There is no prescribed costume for this art form. Silambu is the main accessory used in the dance. A silambu is typically known as kal chilambu (leg anklet) as it is worn on the leg. It is usually a hollow tubular metal structure in the form of a ring. The dance is called kai silambattam as the silambu is held in the hand, and to specifically distinguish it from the martial art form of silambattam.

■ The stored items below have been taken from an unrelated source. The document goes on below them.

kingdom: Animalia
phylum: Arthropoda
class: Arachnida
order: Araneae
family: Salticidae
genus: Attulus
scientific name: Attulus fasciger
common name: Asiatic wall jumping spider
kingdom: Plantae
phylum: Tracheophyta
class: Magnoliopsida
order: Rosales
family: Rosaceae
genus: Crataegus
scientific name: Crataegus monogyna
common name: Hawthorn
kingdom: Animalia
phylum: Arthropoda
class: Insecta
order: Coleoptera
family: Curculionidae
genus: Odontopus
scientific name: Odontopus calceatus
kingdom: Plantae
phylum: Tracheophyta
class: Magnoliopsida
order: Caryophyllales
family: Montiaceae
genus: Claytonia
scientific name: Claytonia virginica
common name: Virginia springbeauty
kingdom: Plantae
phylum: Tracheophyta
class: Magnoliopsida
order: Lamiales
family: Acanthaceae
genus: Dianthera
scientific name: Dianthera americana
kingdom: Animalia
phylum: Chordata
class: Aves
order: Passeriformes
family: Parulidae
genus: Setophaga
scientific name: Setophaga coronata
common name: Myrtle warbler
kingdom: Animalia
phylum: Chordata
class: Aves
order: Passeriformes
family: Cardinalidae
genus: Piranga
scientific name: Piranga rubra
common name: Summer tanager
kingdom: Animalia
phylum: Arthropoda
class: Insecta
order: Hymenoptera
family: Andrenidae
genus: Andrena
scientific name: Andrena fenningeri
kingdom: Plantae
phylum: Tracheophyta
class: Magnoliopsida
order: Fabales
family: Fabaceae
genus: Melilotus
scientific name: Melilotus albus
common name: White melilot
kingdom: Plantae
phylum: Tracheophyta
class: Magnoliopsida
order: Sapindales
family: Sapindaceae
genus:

The silambu is made of metals such as silver, or copper. It consists of metal beads or pellets inside, which make a noise when rattled. It finds mention in early Tamil literature from the sangam period. It forms the basis of the Sangam literature Cilappatikaram, which is named after it. The dancers wear anklets or ankle-bells, which also produce sounds along with the silambu.

==Occasion==
The dance is mostly performed in temples, as a way of worship or veneration of the deities. It is performed in temples during Amman festivals or Navaratri festival especially to praise female deities like Durga or Kali. It is also performed during festivals and village festivities. For example, it is performed on auspicious days and as a part of Thaipusam festivities along with kavadi. It is also performed during special occasions such as marriages and ear-boring ceremonies. It is also performed on stage as a part of cultural activities.

==Areas of practice==
Kai silambattam is an ancient folk dance practiced mainly in Tamil Nadu. It is predominantly practiced in the northern districts of Dharmapuri, Kancheepuram, Ranipet, Tiruvannamalai, and Vellore, and certain other districts such as Thanjavur, and Nagapattinam.